Les chiffres racontent une révolution silencieuse : 903 000 visiteurs de janvier à août contre 869 000 l'année précédente, générant Rs 55 milliards de recettes. Derrière cette comptabilité sage se cache une stratégie patiente. Quand l'Europe boude ses lagons hivernaux, Maurice courtise l'Inde et ses nouveaux riches, l'Afrique et ses classes moyennes émergentes. La récente visite de Navin Ramgoolam à New Delhi scelle cette diplomatie du sourire.
Plus finement, l'île a réinventé son offre. Fini le temps des plages comme argument unique. Maurice séduit désormais par l'écotourisme, le patrimoine créole, la gastronomie fusion. Autant de cordes à un arc qui ne vise plus une seule cible.
Dès octobre, une taxe de séjour de trois euros testera cette nouvelle attractivité. Pari audacieux : l'île se croit-elle assez désirable pour supporter ce supplément ? La réponse dira si Maurice a vraiment changé de catégorie.
Car derrière l'embellie se profile un défi plus redoutable : celui de la mesure. Avec ses 2 040 kilomètres carrés, comment grandir sans se perdre ? Maurice marche sur le fil ténu qui sépare épanouissement et saturation.
L'expérience mauricienne dessine les contours d'un tourisme renouvelé. Elle prouve qu'une destination peut échapper à la tyrannie du calendrier par la seule force de sa volonté d'innovation. Dans un monde où les géants peinent à renouveler leurs recettes, Maurice trace une voie singulière : celle de l'agilité créatrice.
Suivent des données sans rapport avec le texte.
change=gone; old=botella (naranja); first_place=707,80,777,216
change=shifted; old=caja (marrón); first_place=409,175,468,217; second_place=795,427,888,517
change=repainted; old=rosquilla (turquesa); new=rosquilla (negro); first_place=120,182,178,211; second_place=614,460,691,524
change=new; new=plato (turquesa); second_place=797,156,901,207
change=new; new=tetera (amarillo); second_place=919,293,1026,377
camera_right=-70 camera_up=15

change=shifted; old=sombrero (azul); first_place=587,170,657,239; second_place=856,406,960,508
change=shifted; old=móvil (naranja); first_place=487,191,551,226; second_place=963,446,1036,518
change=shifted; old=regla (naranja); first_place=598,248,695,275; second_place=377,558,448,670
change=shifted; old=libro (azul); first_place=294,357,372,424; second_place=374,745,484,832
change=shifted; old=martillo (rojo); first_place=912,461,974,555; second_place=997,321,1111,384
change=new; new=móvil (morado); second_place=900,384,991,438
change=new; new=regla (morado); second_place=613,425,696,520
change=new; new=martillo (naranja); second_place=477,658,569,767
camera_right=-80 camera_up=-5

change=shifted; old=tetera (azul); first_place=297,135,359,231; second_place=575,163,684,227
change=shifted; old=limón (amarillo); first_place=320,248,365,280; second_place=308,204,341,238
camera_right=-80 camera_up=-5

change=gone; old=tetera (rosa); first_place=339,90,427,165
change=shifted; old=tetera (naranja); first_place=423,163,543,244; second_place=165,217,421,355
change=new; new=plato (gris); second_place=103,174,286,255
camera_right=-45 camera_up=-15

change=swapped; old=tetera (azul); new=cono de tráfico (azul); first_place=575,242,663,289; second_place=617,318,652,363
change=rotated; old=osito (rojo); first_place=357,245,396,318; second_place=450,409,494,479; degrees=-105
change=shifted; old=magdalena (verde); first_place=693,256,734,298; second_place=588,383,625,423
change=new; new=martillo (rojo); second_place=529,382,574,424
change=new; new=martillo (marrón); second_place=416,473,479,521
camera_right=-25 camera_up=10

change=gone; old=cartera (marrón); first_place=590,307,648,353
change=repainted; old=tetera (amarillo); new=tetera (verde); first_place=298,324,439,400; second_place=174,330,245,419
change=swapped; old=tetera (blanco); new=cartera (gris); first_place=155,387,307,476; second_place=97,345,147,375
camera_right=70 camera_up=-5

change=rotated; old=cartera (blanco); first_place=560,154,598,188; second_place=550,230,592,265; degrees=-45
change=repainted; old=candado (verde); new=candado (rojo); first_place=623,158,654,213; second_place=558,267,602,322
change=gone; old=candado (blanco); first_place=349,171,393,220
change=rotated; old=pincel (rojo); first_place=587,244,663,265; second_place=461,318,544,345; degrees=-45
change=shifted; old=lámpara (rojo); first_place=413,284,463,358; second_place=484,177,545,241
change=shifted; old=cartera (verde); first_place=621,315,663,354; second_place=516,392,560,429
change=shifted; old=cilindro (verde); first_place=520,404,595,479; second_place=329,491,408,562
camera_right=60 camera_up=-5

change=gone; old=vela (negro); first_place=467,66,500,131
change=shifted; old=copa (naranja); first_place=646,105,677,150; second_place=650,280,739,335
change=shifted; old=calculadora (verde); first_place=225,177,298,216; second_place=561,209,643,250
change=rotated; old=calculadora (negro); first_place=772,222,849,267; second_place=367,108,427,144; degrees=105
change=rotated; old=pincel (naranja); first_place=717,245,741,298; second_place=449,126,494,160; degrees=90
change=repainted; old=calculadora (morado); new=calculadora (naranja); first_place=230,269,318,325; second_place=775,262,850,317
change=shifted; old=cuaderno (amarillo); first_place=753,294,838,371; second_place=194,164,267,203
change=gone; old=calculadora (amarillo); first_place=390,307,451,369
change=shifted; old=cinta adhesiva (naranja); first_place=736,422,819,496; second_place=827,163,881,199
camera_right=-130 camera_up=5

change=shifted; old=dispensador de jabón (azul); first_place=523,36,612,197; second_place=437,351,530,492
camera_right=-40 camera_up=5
L'archipel illustre une recomposition silencieuse de la géographie touristique mondiale. Face aux mastodontes saturés, émergent ces destinations "troisième voie" qui compensent leur modestie par une intelligence stratégique supérieure. Maurice a compris que dans le grand jeu contemporain, mieux vaut être un diamant discret qu'un géant fatigué.
L'île prouve que parfois, pour changer de destin, il suffit de changer de regard. Elle qui était condamnée à la saisonnalité a inventé l'éternel été.